And normally, I'd be fine with that. But because I'd been straight blobbin' all day, having only left the apartment for a quick Target run (for movie theater candy + new coffee) and a mini gym sesh, I was feeling unreasonably bummed. And you know when you're just "in a mood?"
I. Was. In. It.
At Target, I could feel myself shooting RBF glares left and right, my workout felt contrived, and even the smallest decisions felt life-altering and overwhelming (do I go to the mall? do I go to my friend's place 30 minutes away? do I continue to blob it up and feel sorry for myself?!?!?).
Because here's the thing: we live in a cute little (emphasis on little) apartment, complete with original hardwood flooring, two-toned gray walls, and white french doors with gold details and faux-crystal knobs. We have nine windows just in our bedroom, twinkly lights, and trinkets. It's charming and adorable, and for the most part, we love it.

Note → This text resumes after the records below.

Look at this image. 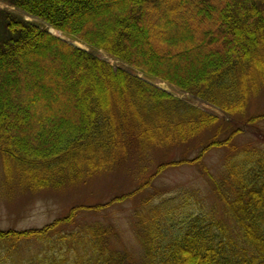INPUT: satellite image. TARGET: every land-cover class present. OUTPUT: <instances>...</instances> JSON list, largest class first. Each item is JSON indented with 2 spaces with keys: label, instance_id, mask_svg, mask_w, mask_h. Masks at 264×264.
<instances>
[{
  "label": "trees",
  "instance_id": "trees-1",
  "mask_svg": "<svg viewBox=\"0 0 264 264\" xmlns=\"http://www.w3.org/2000/svg\"><path fill=\"white\" fill-rule=\"evenodd\" d=\"M1 1L0 198L129 165L134 182L43 226L0 227V264H264V147L226 119L264 87V0ZM180 166L209 192L155 184Z\"/></svg>",
  "mask_w": 264,
  "mask_h": 264
},
{
  "label": "rangeland",
  "instance_id": "rangeland-1",
  "mask_svg": "<svg viewBox=\"0 0 264 264\" xmlns=\"http://www.w3.org/2000/svg\"><path fill=\"white\" fill-rule=\"evenodd\" d=\"M0 7L13 9L1 0ZM27 18L35 20L31 17ZM50 31L58 36L64 37L60 31L54 28H50ZM76 44L86 48L85 45L77 41ZM99 54L116 68H129L127 64L120 62L103 51H100ZM155 81L157 82V85L171 91L177 97L188 100L200 108L224 116V114L217 108L186 92L181 91L180 89L170 85L168 82L160 79ZM262 113H264V87L262 91L251 99L247 111V117L253 114L258 115ZM247 117L244 116L242 119L240 118L235 120L230 117L226 119L243 129V133H241L238 137L239 141L250 140L264 147V119H260L256 126H252L245 122ZM210 134L211 131L203 133L198 137L195 143L191 144V148L195 150V148L199 147L200 144L210 136ZM221 159L222 154L219 151H213L207 158V164L215 174H218L220 171ZM130 167L131 165H129V168H122L115 172H109L107 174L97 176L90 182L89 185L70 184L59 189H44L28 193L26 195L16 194L12 200L0 198V227H16L20 229L43 226L54 219L66 215L76 204H92L99 200L107 201L111 198V196L123 192L134 182L130 173ZM155 184L158 187H177L182 185L188 188L199 187L203 189L204 193L209 192L210 189L205 178L201 176L199 171L193 166L169 168L156 180ZM122 209L124 208L122 207ZM123 214H127V211L123 212ZM119 220L122 226L123 236L128 244L134 246L135 239L132 238V234L129 231L126 221L124 222L121 218Z\"/></svg>",
  "mask_w": 264,
  "mask_h": 264
}]
</instances>
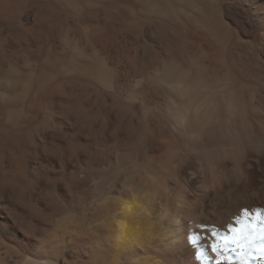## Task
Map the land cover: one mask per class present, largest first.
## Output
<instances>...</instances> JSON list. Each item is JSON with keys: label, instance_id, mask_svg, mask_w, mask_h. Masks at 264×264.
<instances>
[{"label": "bare ground", "instance_id": "1", "mask_svg": "<svg viewBox=\"0 0 264 264\" xmlns=\"http://www.w3.org/2000/svg\"><path fill=\"white\" fill-rule=\"evenodd\" d=\"M215 7L243 47L264 49V0H217ZM37 12L38 0H0V41L9 58L21 67L25 64L22 56L41 60L49 47L56 53L61 49L49 28L37 23ZM158 16L161 28L177 33L171 45L150 32L138 40L120 35L118 24L98 22L96 27L106 37L115 38L111 59L138 63V70L121 64L117 87L141 102L102 108L101 118L86 128L74 112L60 105L94 111L92 102L83 95L67 100L49 97V115L57 131H42L35 137V147L24 145V170L36 193L24 205L0 204V237L5 241L34 257L50 258L32 250L30 236L39 223L38 214L47 207L43 191L52 188L58 197L63 192L60 198L68 209L91 226L87 232L64 235L63 258L58 264H87L100 249L124 264H264V157L235 155L228 142L203 139L184 129L179 135L173 131L201 113L211 114L220 127H230L241 110L237 95L219 90L212 75L203 70L197 51L201 35L182 17L166 14L162 3ZM200 29L208 31L209 25L202 23ZM141 45L139 52L134 51ZM170 46L179 55L170 58L173 63L167 69L152 71L147 65L151 56L167 57ZM176 62L187 67L177 70ZM140 75L144 82L136 87ZM230 75L246 84L243 73L238 78L234 71ZM36 83L44 87L46 81L41 78ZM248 86L258 93V84ZM17 91H23L22 84ZM146 129L154 133L153 142L130 151ZM86 152L97 156L91 166ZM101 153L116 165L108 182H103L100 171L104 166ZM213 171L233 181L243 179L245 190L258 195L246 198L235 189L213 191ZM82 174L89 180L77 179L69 191L65 182ZM91 179L102 182L94 187ZM107 196L122 197V205L95 212L94 206Z\"/></svg>", "mask_w": 264, "mask_h": 264}, {"label": "clouds", "instance_id": "2", "mask_svg": "<svg viewBox=\"0 0 264 264\" xmlns=\"http://www.w3.org/2000/svg\"><path fill=\"white\" fill-rule=\"evenodd\" d=\"M217 0H38L36 21L47 26L50 34L59 40L61 49L56 53L52 47L41 60L25 55L23 67L9 58L5 44L0 41V204L5 202L22 204L31 199L36 190L24 170V145L35 147V137L42 131L55 132L49 115V97H62L67 100L72 95H83L92 102V109L82 106L71 107L61 104L60 107L74 112L82 126L89 128L92 121L100 119L101 109H110L113 105L141 102L136 95H124V90L117 87L120 79V66L123 63L132 65L138 70L139 65L132 59L117 63L111 59V49L116 46L115 38L105 36L96 25L100 21L120 25V35H131L144 40L146 32L171 45L177 35L171 28L159 26L158 9L163 4L166 14L175 19L182 17L202 37L201 48L197 51L202 56L203 70L212 75L214 85L221 91L234 92L239 100L241 116L230 127H220L218 121L208 113L193 114L181 128L174 129L178 135L181 129L207 139L215 137L218 141L228 142L235 155H247L250 159L264 157V49H249L230 33L227 22L215 7ZM137 5H142L138 7ZM175 8V12L168 13ZM209 25L208 31H201L200 25ZM19 43V41H17ZM141 45L134 51L139 52ZM148 55L145 49V56ZM179 55V50L169 47L167 57L158 54L151 56L147 65L158 72L167 69ZM142 64L143 61L141 60ZM177 70L182 62H176ZM235 77L243 73L246 84L242 85ZM44 79V87L37 86L38 79ZM144 82V76L137 79L136 87ZM23 85V91L17 87ZM258 84V93L248 85ZM260 96L259 103L256 95ZM111 101V103H110ZM125 110H129L127 107ZM133 135L136 133L133 131ZM154 133L147 129L138 135L129 150L151 144ZM89 166L97 156L86 152ZM103 162L100 171L103 182L110 181L116 165L105 155L98 154ZM223 159V157H221ZM183 161H180L182 163ZM211 176L216 179L213 191H230L255 197L258 192L246 191L243 179L233 181L223 172L215 171ZM89 180L80 175L65 182L71 191L77 181ZM101 180L91 179L92 186ZM49 185L52 181L47 182ZM109 183V187H113ZM47 207L39 213V223L30 236L33 251L50 254V258H39L29 254L20 246L9 243L0 237V264H58L63 258V237L65 234H79L91 228L87 222L70 211L64 201L52 188L43 191ZM123 198L105 197L94 206L97 213L107 212L111 205H122ZM118 222V221H117ZM67 264V261L65 262ZM87 264H124L123 260L109 255L100 249Z\"/></svg>", "mask_w": 264, "mask_h": 264}]
</instances>
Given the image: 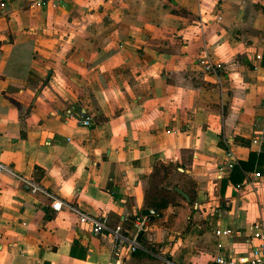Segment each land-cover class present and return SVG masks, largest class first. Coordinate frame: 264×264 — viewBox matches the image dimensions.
I'll use <instances>...</instances> for the list:
<instances>
[{
  "label": "crops",
  "instance_id": "crops-1",
  "mask_svg": "<svg viewBox=\"0 0 264 264\" xmlns=\"http://www.w3.org/2000/svg\"><path fill=\"white\" fill-rule=\"evenodd\" d=\"M263 102L264 0H0V162L53 195L0 172V264L248 256L264 226ZM226 150L236 163L216 178ZM160 164L177 170L183 215L147 201ZM71 207L109 228L154 213L118 260Z\"/></svg>",
  "mask_w": 264,
  "mask_h": 264
},
{
  "label": "built area",
  "instance_id": "built-area-1",
  "mask_svg": "<svg viewBox=\"0 0 264 264\" xmlns=\"http://www.w3.org/2000/svg\"><path fill=\"white\" fill-rule=\"evenodd\" d=\"M258 58V56H256ZM202 67L203 70L210 73H216L217 66L209 62L208 57L203 59ZM264 107V102L262 104ZM81 124L89 125V118L85 117L81 120ZM252 142H264V121L259 126L258 130L252 136ZM236 161L231 156V154L226 150L224 161L217 166L216 169V178H224L227 176L228 171L235 165ZM7 172L12 174L21 180L26 186L30 188L32 192L40 191L43 192L46 196L53 199V195L49 192H46L43 188L38 186L37 183L32 180L19 176L13 173V171L6 165L0 162V172ZM260 174L255 172L252 174L251 178H247L241 183L235 185L236 188H239L242 185H250L252 178L258 177ZM54 209H57L59 202L51 204ZM77 215L78 219L81 222H84L90 226L92 234H98L104 231H107L111 237V255L115 258H122L123 256L130 255L137 251L140 248L138 241L139 234L144 230L148 224V218L145 215L137 214L134 215L129 220V227L123 228L121 223H117L112 228L108 227L106 218L104 216H94L75 208H72ZM250 234L251 239L255 241L254 244H251L249 255L244 258L232 259L223 254H216L210 264H264V226L261 222H253L250 225Z\"/></svg>",
  "mask_w": 264,
  "mask_h": 264
},
{
  "label": "rangeland",
  "instance_id": "rangeland-1",
  "mask_svg": "<svg viewBox=\"0 0 264 264\" xmlns=\"http://www.w3.org/2000/svg\"><path fill=\"white\" fill-rule=\"evenodd\" d=\"M177 170L173 168V166L168 165H159L157 168H155V172L153 176L151 177L148 187H147V201L151 204H159L164 205V207H161L160 209H164L166 206H178L177 210L180 211L181 215H183L184 206L181 203H178L179 196L173 192L172 186H178L182 184L180 182L179 177L176 176ZM188 185V184H187ZM183 183V186H187ZM184 201V200H183ZM181 202V201H180ZM192 201H187V205L192 206ZM190 208V206H189ZM171 208L165 210L163 214H165L164 217H170L169 214ZM172 210H176L174 207ZM193 211V210H192ZM162 214V213H161ZM173 215V214H172ZM190 220H188L189 222ZM186 229V228H185Z\"/></svg>",
  "mask_w": 264,
  "mask_h": 264
},
{
  "label": "water",
  "instance_id": "water-1",
  "mask_svg": "<svg viewBox=\"0 0 264 264\" xmlns=\"http://www.w3.org/2000/svg\"><path fill=\"white\" fill-rule=\"evenodd\" d=\"M174 190L176 192H178L185 200H188L186 194L184 192H182L181 190H179L177 187H174ZM154 213V209H151V208H145V209H141L140 210V214L141 215H145V216H148V215H151Z\"/></svg>",
  "mask_w": 264,
  "mask_h": 264
},
{
  "label": "trees",
  "instance_id": "trees-1",
  "mask_svg": "<svg viewBox=\"0 0 264 264\" xmlns=\"http://www.w3.org/2000/svg\"><path fill=\"white\" fill-rule=\"evenodd\" d=\"M222 147H223L224 149H226L225 145H223ZM160 166H161V164H160ZM190 201H191V199H190ZM152 206L155 207V209H157V210H159L161 207H164V205L161 206V205H159V204H152Z\"/></svg>",
  "mask_w": 264,
  "mask_h": 264
}]
</instances>
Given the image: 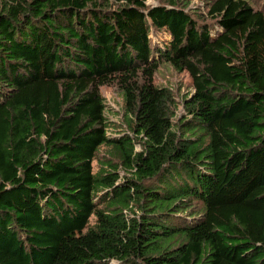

But we rented it for the area, not necessarily for its functionality. And the downside of living in the middle of a hustle-bustle-something-always-going-on type of area is just that: something is always going on, someone is always going out, etc. AKA it's a big source of #FOMO (fear of missing out, in case you didn't know!), which is so dumb, and it's something I'm really trying to work on...because contrary to what your Instagram feed leads you to believe, it's okay to chill out by yourself on a Saturday night.
Long story longer, I snapped myself out of the funk by making it a real "treat yo'self" type of night. I ordered the yummiest sushi from Uber Eats (my personal code is "eats-samanthar538" if you want $5 off!), walked my happy butt to the grocery store to pick up a bottle of wine, and set myself up with Game of Thrones. By 7:30 p.m., all my twinkly lights were on, a candle was lit, and I was in cozy mode, and I didn't care about "missing out" on anything.